December 9 - The International Olympic Committee (IOC) is set to get its first brother and sister as members after Prince Faisal of Jordan (pictured) was among six nominations to join the Movement proposed here today.


Faisal, the son of King Hussein and Princess Muna Al Hussein, is the older brother of Princess Haya, the head of the International Equestrian Federation (FEI), who has been a member of the IOC since 2005.

The Prince, 46, is the younger brother of King Abdullah II of Jordan and was educated in Britain and the United States.

He is currently the head of the Jordanian Olympic Committee (JOC) and has long held an ambition to be a member of the IOC.
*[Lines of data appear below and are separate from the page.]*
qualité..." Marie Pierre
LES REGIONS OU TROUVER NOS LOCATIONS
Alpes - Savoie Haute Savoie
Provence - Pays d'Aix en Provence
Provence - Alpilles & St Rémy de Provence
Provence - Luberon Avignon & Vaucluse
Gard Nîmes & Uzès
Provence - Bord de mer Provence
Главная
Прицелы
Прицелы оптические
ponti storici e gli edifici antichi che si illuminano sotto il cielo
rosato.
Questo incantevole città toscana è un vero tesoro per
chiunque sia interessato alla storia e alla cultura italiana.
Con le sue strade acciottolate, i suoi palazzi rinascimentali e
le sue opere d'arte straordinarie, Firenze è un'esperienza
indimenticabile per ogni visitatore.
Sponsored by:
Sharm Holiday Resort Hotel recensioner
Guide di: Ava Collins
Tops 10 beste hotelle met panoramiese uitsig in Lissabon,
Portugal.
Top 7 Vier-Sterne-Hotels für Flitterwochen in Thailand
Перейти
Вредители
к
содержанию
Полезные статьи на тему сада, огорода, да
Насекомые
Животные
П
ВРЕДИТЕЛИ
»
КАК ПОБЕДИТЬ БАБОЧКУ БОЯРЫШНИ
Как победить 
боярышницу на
Also set to join the IOC, following the recommendation of the Executive Board, which started its two-day meeting here this morning, is Pat McQuaid, the President of the International Cycling Union (UCI), a role he took over from Hein Vebruggen, formerly a high-ranking member of the Olympic Movement who was chairman of the Coordination Commission that oversaw preparations for the 2008 Beijing Olympics.
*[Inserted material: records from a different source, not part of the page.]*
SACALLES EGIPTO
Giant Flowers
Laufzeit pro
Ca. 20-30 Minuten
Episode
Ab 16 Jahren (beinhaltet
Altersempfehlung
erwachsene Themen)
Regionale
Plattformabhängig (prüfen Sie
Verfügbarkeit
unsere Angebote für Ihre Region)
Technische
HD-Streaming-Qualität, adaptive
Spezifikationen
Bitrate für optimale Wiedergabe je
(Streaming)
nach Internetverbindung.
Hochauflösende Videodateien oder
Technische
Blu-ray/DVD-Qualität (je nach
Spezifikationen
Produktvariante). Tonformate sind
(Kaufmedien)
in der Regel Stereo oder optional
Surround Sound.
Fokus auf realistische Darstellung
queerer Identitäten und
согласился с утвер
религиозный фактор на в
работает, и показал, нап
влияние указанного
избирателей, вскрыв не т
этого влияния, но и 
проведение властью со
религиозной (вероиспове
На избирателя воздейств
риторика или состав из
McQuaid, 60, is a former professional cyclist.

He moved into administration after his career finished in 1982 and he was the President of the Irish Cycling Federation from 1996 to 1996 and took over as President of the UCI in 2006.

If he is officially elected at the IOC Session in Vancouver on the eve of the Winter Olympics next February - which is expected to be a formality - he will become the IOC's second Irish member, taking his place alongside Pat Hickey.
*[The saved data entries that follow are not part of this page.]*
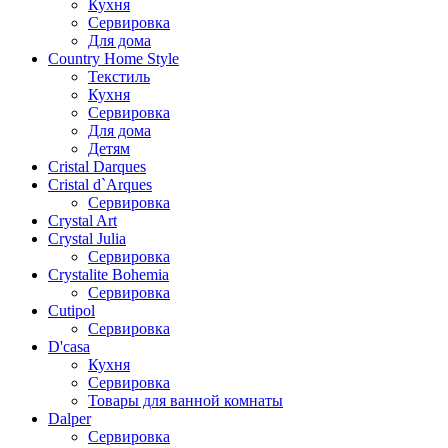
Кухня
Сервировка
Для дома
Country Home Style
Текстиль
Кухня
Сервировка
Для дома
Детям
Cristal Darques
Cristal d`Arques
Сервировка
Crystal Art
Crystal Julia
Сервировка
Crystalite Bohemia
Сервировка
Cutipol
Сервировка
D'casa
Кухня
Сервировка
Товары для ванной комнаты
Dalper
Сервировка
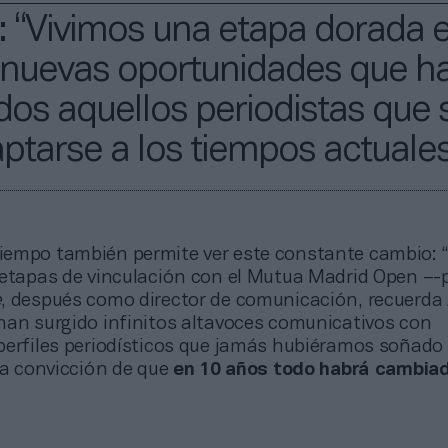
 “Vivimos una etapa dorada e
 nuevas oportunidades que h
dos aquellos periodistas que
ptarse a los tiempos actuale
 tiempo también permite ver este constante cambio: 
 etapas de vinculación con el Mutua Madrid Open –-
e
, después como director de comunicación, recuerda
han surgido infinitos altavoces comunicativos con
perfiles periodísticos que jamás hubiéramos soñado
la convicción de que
en 10 años todo habrá cambia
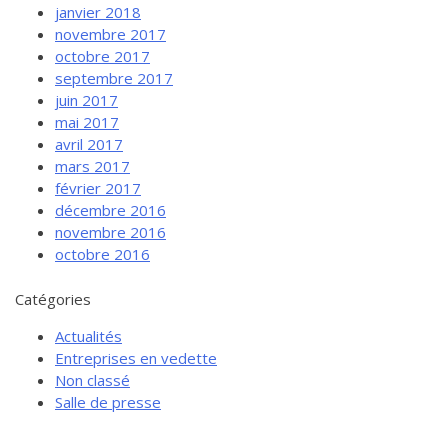
janvier 2018
novembre 2017
octobre 2017
septembre 2017
juin 2017
mai 2017
avril 2017
mars 2017
février 2017
décembre 2016
novembre 2016
octobre 2016
Catégories
Actualités
Entreprises en vedette
Non classé
Salle de presse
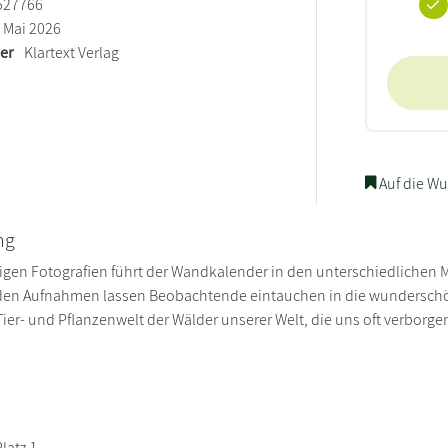
527766
Mai 2026
ler
Klartext Verlag
Auf die Wu
ng
igen Fotografien führt der Wandkalender in den unterschiedlichen 
en Aufnahmen lassen Beobachtende eintauchen in die wundersch
ier- und Pflanzenwelt der Wälder unserer Welt, die uns oft verborgen
latz 1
The nominations for new members includes three women.

They are led by Yang Yang (pictured), a 33-year-old Chinese short-track speed skater who has won five Olympic medals, including two gold, in a career that has seen her making three appearances in the Games.

When she won the 500 metres at Salt Lake City in 2002 she became the first Chinese ever to win a gold medal in the Winter Olympics.

The other women put forward for election are Marisol Casado, President of the International Triathlon Union (ITU), and Dagmawit Girmay Berhane, an official of the Ethiopian Olympic Committee whose background is in badminton.

The last nomination for election is Barry Maister, the 61-year-old secretary general of the New Zealand Olympic Committee (NZOC).

Maister was a member of the New Zealand hockey team that won the Olympic gold medals at Montreal in 1976.

The IOC currently has 112 members, but four will retire at the end of the year.

The six new members will bring the total to 114, including 20 women.